By Celia Strong
I do realize that all is not always happy on the homefront, but for most of us, a glass of wine helps. And this week we can learn about a new wine that not only tastes great but also benefits service members and their families — that’s enough to make any American happy during this Fourth of July weekend.
We travel to California, the source for about 90 percent of the wine made in the United States. Wine production in California dates back to the 18th century when Spanish missionaries planted vineyards in order to make wines for Mass. Today there are more than 1,200 wineries, all different sizes and production levels and all making the best wines they can.
Over the years, as the wine industry in California has grown, wine makers have developed a fruit-forward style for their wines; many of them ready to drink when they are purchased, or close to that. Other countries have chosen to make wines in this style, and it has become known as New World style.
More than 100 red and white grape varieties are grown in California. The diversity of soil types and climates spread throughout the state has enabled wineries to make a huge range of styles of wine, all with great success.
This week we are going to look to Sonoma County for our wine. Sonoma, the town, was the most northern of the Spanish missions established in California and it was the capital city of the California Republic — a short-lived entity resulting from the ousting of the Mexican colony. Still, today, it is the center of the wine business in the county. A visit to the town Sonoma lets you get a sense of its Spanish and Mexican beginnings — it was laid out like a traditional Spanish town where the streets run off from a large central plaza. Sonoma’s city hall, built early in the 20th century, is located in the center of the plaza. There are also about 30 restaurants around the plaza, so you can see what’s important there.
Sonoma is known as birthplace of American California. The Bear Flag was first raised in the plaza on June 14, 1986. After the Mexican-American War that followed the revolt in Sonoma, the Spanish leader General Vallejo was imprisoned and the United States flag was raised.
California’s oldest wine festival is at Valley of the Moon winery every September in Sonoma. The climate in Sonoma County is Mediterranean with hot, dry summers and cool, wet winters. Rainfall averages about 30 inches every year, and snow is rare.
Our winery this week, Murphy-Goode, was founded in 1985 by three friends: Tim Murphy, Dale Goode and Dave Ready. Their first wines were a Fumé Blanc and a Chardonnay, made from grapes grown on the Murphy Ranch. Today, Dave Ready, Jr. is the winemaker. He grew up in Minnesota but wanted to be a rock star. So, he moved to California, ended up at the winery where his dad worked and became the assistant winemaker in 1997. In 2001, he became the head winemaker. Dave still likes to play and write some songs, but his passion for wine is just as strong — the artistic urge is satisfied with both.

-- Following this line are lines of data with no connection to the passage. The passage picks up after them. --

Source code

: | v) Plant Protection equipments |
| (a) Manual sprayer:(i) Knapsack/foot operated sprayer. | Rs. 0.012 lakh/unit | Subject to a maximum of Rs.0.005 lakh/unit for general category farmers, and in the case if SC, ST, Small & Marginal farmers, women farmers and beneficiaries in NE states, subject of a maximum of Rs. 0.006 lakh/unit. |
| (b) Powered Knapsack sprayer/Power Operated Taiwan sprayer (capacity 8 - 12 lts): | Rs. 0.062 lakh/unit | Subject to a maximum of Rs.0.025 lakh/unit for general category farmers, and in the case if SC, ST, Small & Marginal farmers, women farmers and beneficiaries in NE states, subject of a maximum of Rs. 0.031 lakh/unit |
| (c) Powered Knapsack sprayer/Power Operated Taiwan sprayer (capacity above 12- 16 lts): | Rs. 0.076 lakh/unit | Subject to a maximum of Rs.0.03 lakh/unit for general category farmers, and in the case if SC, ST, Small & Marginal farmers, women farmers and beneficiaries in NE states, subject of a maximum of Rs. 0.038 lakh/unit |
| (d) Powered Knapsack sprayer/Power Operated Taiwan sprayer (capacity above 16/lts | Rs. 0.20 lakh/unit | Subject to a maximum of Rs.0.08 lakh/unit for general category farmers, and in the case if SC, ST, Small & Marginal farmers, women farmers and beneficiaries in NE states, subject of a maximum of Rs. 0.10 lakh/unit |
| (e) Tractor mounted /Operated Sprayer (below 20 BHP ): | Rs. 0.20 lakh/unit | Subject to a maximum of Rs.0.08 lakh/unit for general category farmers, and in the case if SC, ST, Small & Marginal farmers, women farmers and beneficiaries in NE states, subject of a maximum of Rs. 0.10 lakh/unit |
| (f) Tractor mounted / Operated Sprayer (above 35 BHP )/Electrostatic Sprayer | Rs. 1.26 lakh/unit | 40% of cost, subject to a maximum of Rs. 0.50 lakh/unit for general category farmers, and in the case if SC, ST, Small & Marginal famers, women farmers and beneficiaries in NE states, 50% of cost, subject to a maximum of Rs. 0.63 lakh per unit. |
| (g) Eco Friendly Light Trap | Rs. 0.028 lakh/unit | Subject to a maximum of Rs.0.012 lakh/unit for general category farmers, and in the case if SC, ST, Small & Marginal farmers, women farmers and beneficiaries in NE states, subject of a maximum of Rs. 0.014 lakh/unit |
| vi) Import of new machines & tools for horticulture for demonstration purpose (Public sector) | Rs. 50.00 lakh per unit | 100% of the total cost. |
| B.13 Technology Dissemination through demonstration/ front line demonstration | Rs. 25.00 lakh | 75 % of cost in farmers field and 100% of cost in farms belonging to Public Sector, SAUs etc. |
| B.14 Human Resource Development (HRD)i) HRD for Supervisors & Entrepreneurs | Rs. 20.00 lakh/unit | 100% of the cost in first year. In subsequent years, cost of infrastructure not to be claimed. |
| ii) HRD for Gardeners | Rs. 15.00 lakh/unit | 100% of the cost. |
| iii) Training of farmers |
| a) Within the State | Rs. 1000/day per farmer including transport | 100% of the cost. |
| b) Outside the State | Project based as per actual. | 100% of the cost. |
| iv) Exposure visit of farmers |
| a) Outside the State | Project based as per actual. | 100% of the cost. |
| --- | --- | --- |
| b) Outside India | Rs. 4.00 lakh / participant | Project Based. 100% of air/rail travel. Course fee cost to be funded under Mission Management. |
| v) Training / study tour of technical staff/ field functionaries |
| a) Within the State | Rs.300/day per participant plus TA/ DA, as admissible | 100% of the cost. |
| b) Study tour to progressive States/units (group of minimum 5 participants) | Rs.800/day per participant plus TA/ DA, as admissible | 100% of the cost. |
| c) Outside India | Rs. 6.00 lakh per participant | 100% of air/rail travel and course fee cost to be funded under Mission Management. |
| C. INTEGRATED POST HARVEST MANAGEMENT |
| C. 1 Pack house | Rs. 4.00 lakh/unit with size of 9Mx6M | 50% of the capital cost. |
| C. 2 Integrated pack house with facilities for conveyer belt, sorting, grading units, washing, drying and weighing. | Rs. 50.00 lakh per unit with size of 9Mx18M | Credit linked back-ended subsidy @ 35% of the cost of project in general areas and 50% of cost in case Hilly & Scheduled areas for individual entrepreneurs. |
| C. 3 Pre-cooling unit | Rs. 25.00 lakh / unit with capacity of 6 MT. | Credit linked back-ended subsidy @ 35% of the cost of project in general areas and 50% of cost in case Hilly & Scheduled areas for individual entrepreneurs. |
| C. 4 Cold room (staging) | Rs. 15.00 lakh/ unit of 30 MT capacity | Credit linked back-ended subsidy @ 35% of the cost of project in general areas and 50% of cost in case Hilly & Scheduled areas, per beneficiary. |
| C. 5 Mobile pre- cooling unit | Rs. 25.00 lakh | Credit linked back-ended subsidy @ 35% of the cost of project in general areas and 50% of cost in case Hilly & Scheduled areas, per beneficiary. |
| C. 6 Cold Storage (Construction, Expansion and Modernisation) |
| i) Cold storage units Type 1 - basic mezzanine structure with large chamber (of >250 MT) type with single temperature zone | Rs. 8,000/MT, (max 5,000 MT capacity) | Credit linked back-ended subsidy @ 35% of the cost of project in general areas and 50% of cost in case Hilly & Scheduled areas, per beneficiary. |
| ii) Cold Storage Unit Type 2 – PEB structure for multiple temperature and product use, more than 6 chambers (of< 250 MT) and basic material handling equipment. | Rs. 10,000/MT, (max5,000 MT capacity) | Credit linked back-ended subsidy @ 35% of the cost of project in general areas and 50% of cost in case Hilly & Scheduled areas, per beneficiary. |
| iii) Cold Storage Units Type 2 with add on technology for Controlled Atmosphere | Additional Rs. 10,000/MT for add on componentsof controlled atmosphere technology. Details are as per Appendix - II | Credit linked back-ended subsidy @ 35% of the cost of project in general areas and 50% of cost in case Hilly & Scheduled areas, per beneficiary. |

And, he’s loyal to the Minnesota Vikings too. The football team’s purple color is on all of Dave’s wine labels.
Our wine, the Murphy-Goode Homefront Red, is another passion for everyone at the winery. For each bottle sold of this wine, the winery gives $.50 cents to Operation Homefront. This is a nonprofit organization that provides financial help and other assistance to families of service members and wounded warriors. (This charity is rated four stars by watchdog Charity Navigator. Ninety-four percent of their revenue goes to Operation Homefront.) And, while $.50 cents from each bottle might not sound like a lot, there is no cap on how much the winery will give. (The donation amount from the 2011 production will be close to $300,000 from 54,000 cases.) And the are possible plans for another vintage that will raise more. That means if we keep buying this wine, they will keep giving. Also, Murphy-Goode makes no profit for themselves on this wine. Helping service members and their families was a choice Dave, Jr. made because his father served in Vietnam, both grandfathers were in World War II, and his great-grandfather was in World War I.
So, what is this wine? It is a red blend that, according to the winery, was a pretty easy blend to develop: Dave sat down, tasted a few bits of a few wines, and voilà. The predominant grape is Syrah, giving great texture to the wine. There is also some Merlot for fruitiness and smoothness, some Zinfandel added for spicy flavors, and a bit of Petit Sirah gives structure. All grapes are aged in American and French oak barrels.
The finished wine has very pleasant aromas — vanilla and oaky notes with plenty of dark berry fruits. Black cherry and blackberry lead the flavors, followed with more vanilla, some cocoa powder, some black pepper spice and baking spices like cinnamon, nutmeg and cloves. The tannins are soft so the textures are smooth and inviting.
I know we only have the one vintage of this wine, because they’ve only made one so far, but it is worth trying while we can. The suggested retail price is $15 dollars. But you can find it at Bill’s Liquors on Lady’s Island for only $11.99. And, for you real fans? There are three big bottles, three liter bottles, available at $39.99 — that’s the equivalent amount of wine from four bottles, for $10 a bottle. For sure, you might need a few friends to share it with, but drinking together is why we taste and learn about the wine in the first place. And, with this wine, we are helping our service members and their families. Seems like a lot of good reasons why all is happy on the homefront. Enjoy.